I am reproducing the section of his essay on health IT, that illustrates his point well:
A third example is the sacrificial cult of electronic medical records. [Sadly, that phraseology is all too apt - ed.] Except for those who work at Departments of Medical Informatics or as physician “champions” for EMR vendors or health systems that are spending billions to implement the darned things, the vast majority of doctors and nurses will tell you that EMRs are a chainsaw to clinical productivity and the amount of time that we actually spend listening to and getting to know our patients and their problems. Non-vendor, non-government studies that show that these systems save money or actually improve clinical results are scarcer than hen’s teeth, yet not a day goes by without having shamans in the Cult of EMR claim that we will see miraculous increases in efficiency, reductions in cost, improvements in health and a blooming of preventive medicine “any day now”.

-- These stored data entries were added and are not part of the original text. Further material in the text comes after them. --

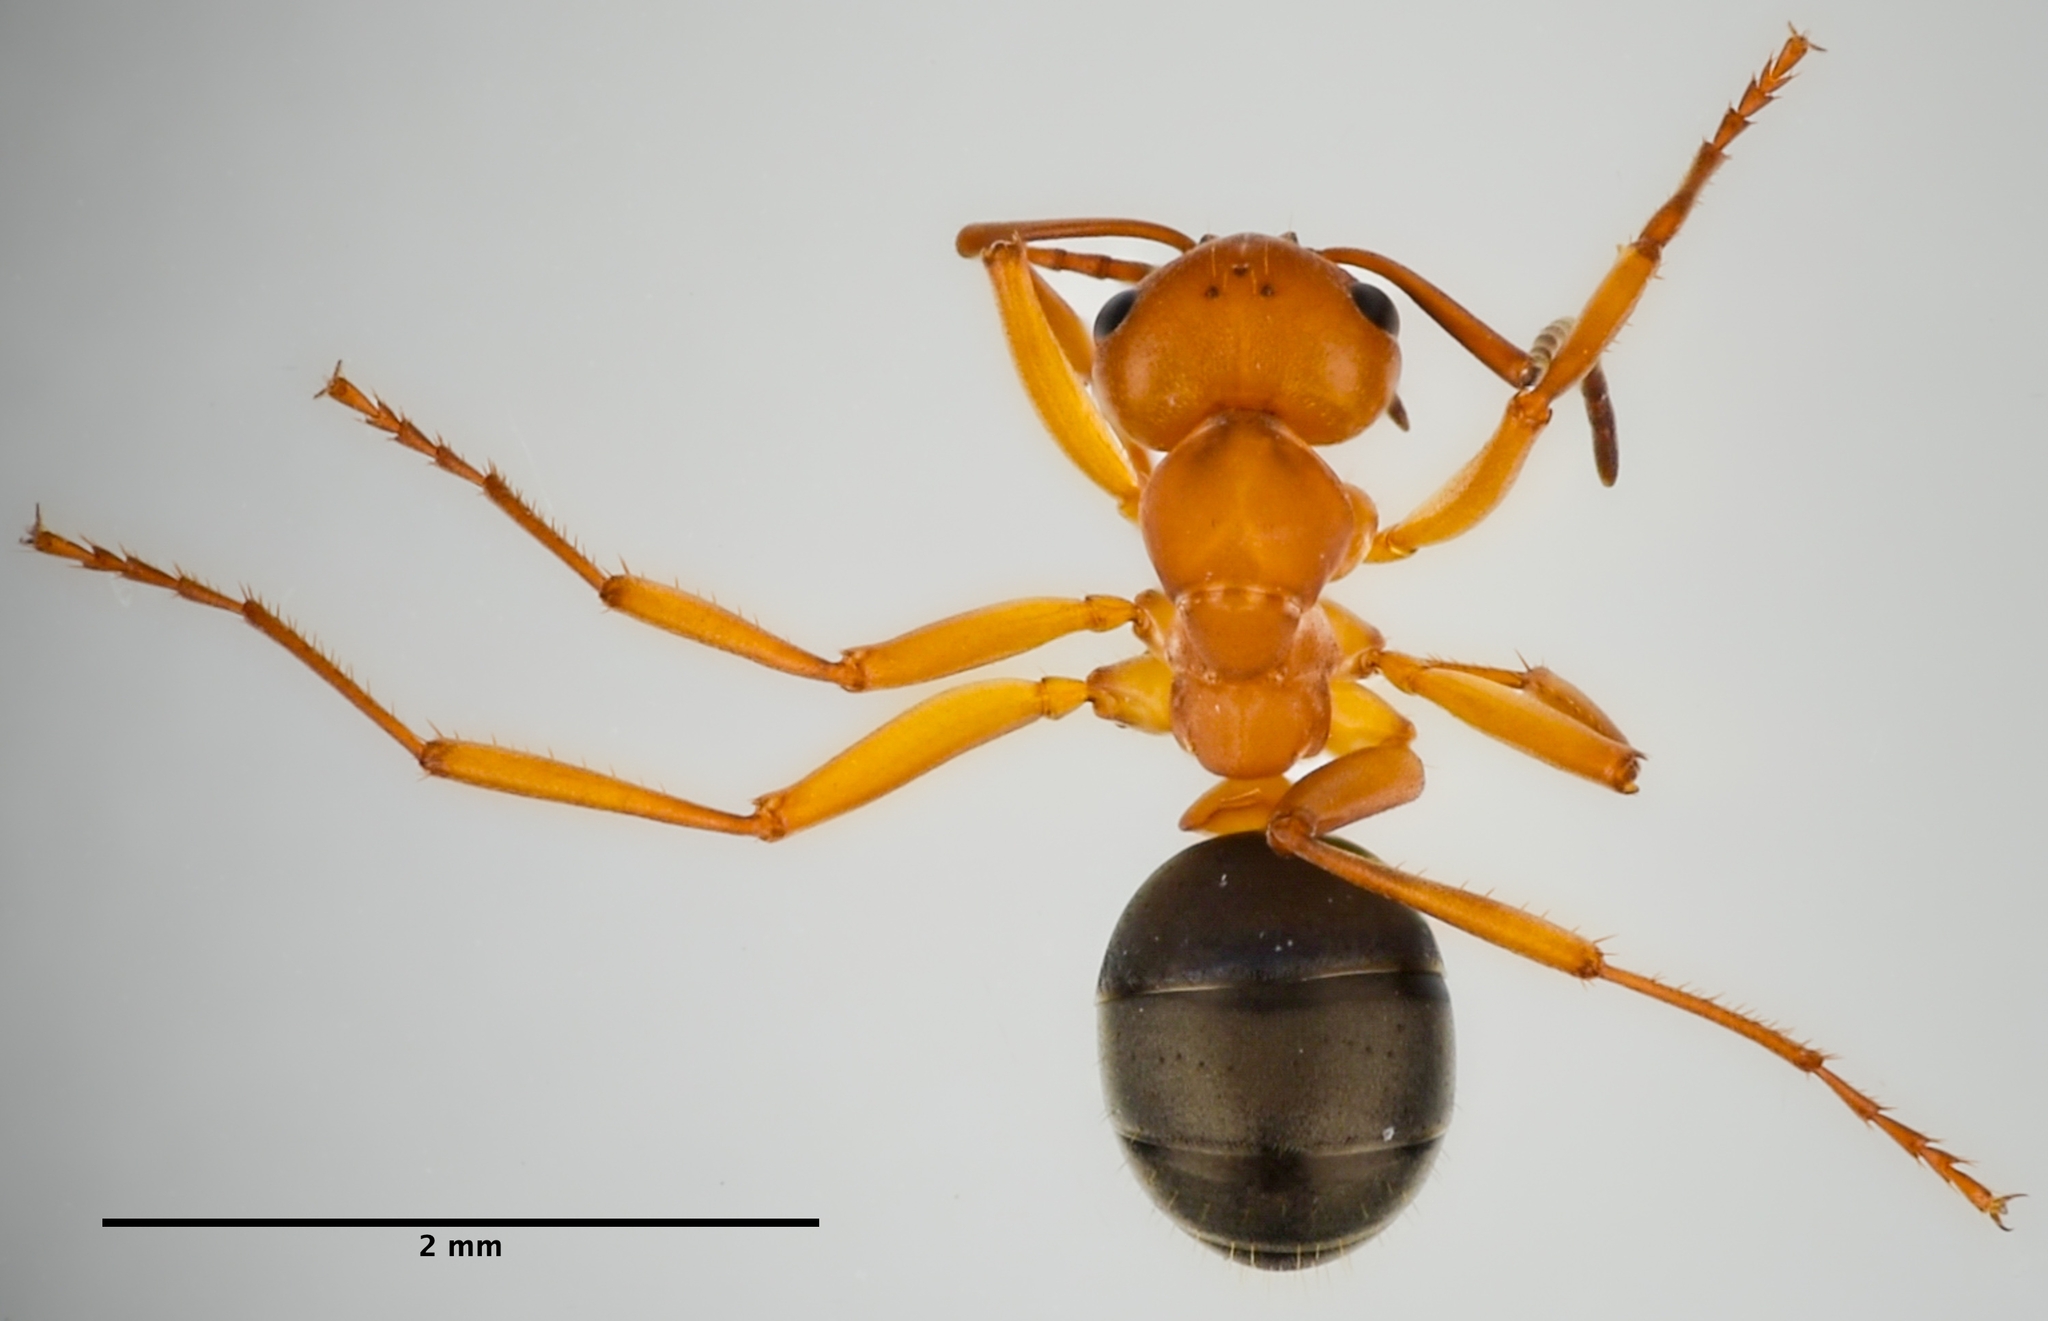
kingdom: Animalia
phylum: Arthropoda
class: Insecta
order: Hymenoptera
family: Formicidae
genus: Formica
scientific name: Formica subnitens
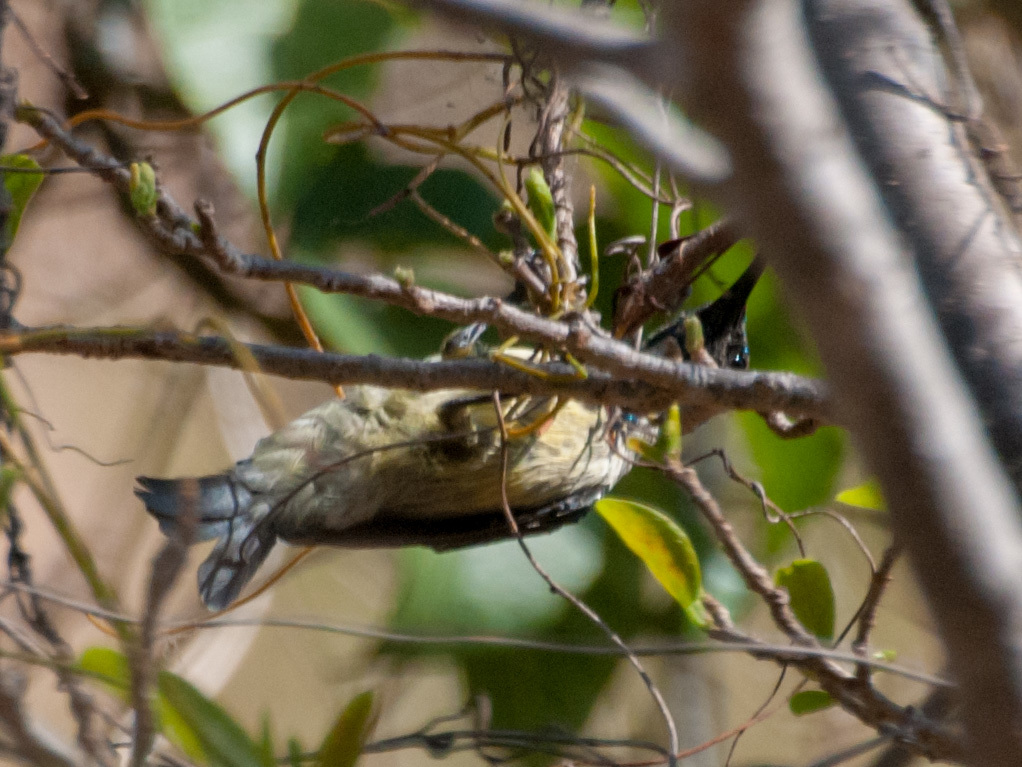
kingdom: Animalia
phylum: Chordata
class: Aves
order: Passeriformes
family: Nectariniidae
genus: Cinnyris
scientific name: Cinnyris notatus
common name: Malagasy green sunbird
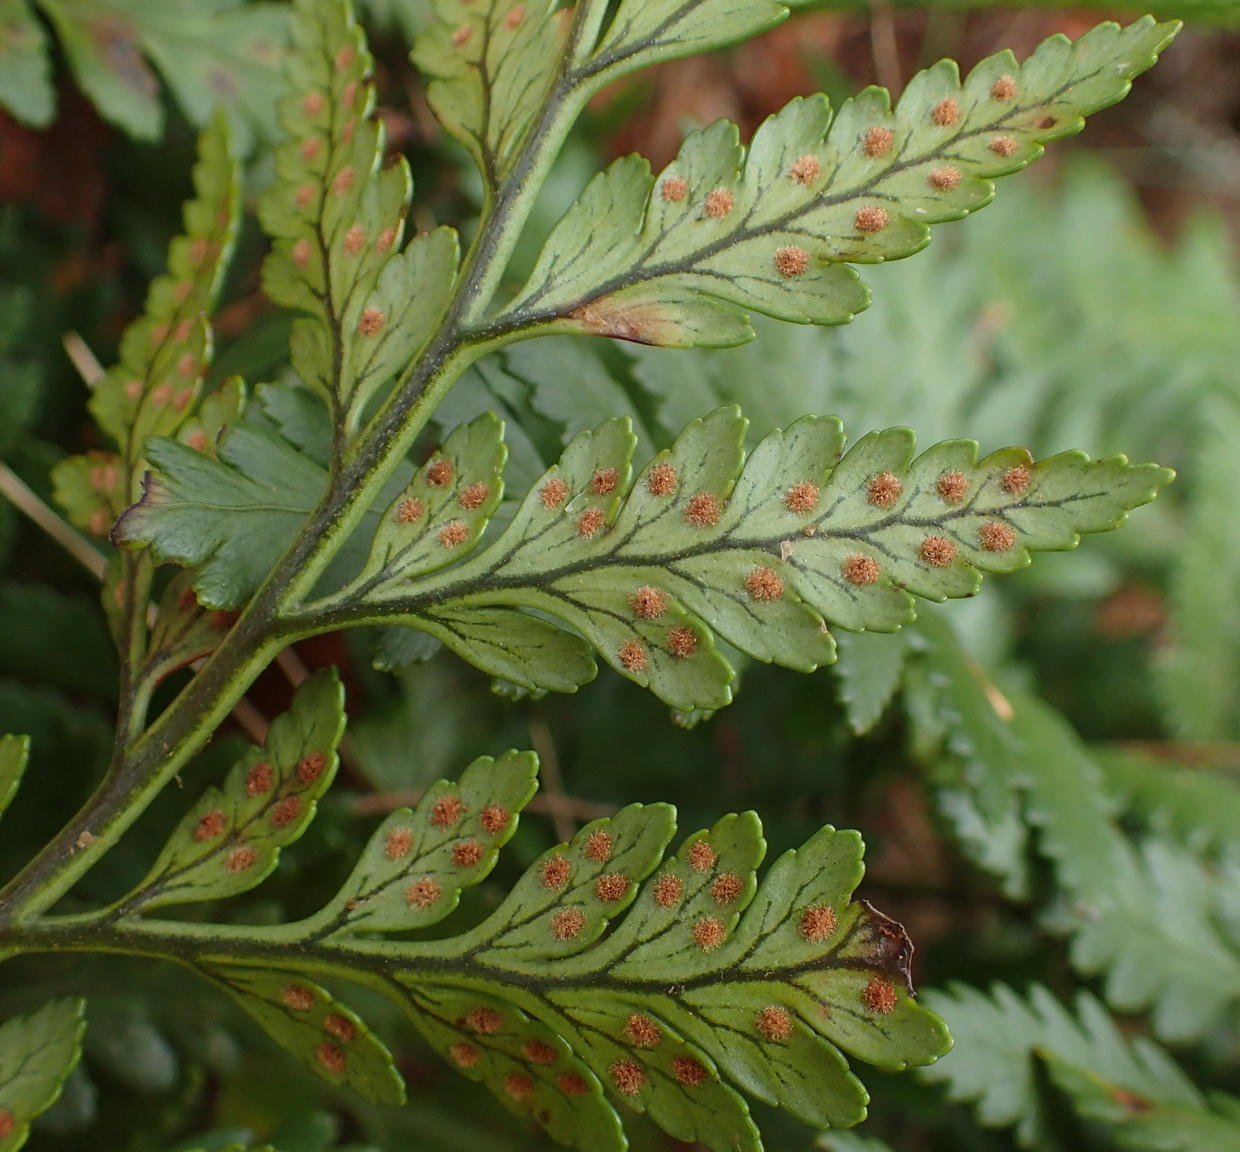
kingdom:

These claims are increasing in intensity and shamelessness. This is at a time when it is admitted by some of the most respected scientific bodies (e.g., National Research Council, FDA, IOM, NIST) that the technology does not support clinicians' cognitive needs, is in fact disruptive and hard to use, and reports of harm are appearing. Worse, they report - magnitudes of reported harm are unknown due to impaired information diffusion. The impairment is both due to lack of regulation and regulatory authorities to report to (which allows opportunism), as well as due to business IT-modeled legal contracts with IP-protection and defects gag clauses.
The cult has grown so powerful that has been able to force clinics and hospitals to sacrifice themselves in the process; goaded by the awards and penalties handed out for the presence or absence of “meaningful use”. It’s no great revelation that is a new technology is truly useful, beneficial and cost-effective, there is absolutely no reason that a government would need to mandate its use or bribe people to buy it. Dr. Scot Silverstein at the Health Care Renewal blog has devoted his career to documenting the questionable engineering and lack of clinical awareness that goes into these systems, but you will not identify single iota of doubt in the pronouncements of the Office of the National Coordinator or the politicians who are receiving funds and advice from the “healthcare information technology” (HIT) industry. Their minds are made up. Don’t confuse them with the facts.
I wouldn't say I've "devoted my career" to documenting the problems only. I've been spending considerable time now doing something about it. This includes, in part, advising attorneys on both sides of the Bar on the problems they need to be aware of.
This knowledge will likely benefit plaintiff's lawyers and injured patients far more than the defense. There is no defense for cybernetically harming people with poorly designed and implemented, experimental medical devices, used without patient informed consent, or for trying to conceal the malpractice via electronic legerdemain.
It is my belief that a fair share of cavalier health IT experimenters, dyscompetents and "creative medical history editors" responsible for the current shabby state (technically and ethically) of commercial HIT, a situation that could have been avoided via learning from the medical and technological past, will have a very unpleasant and costly time in the courtroom in future years.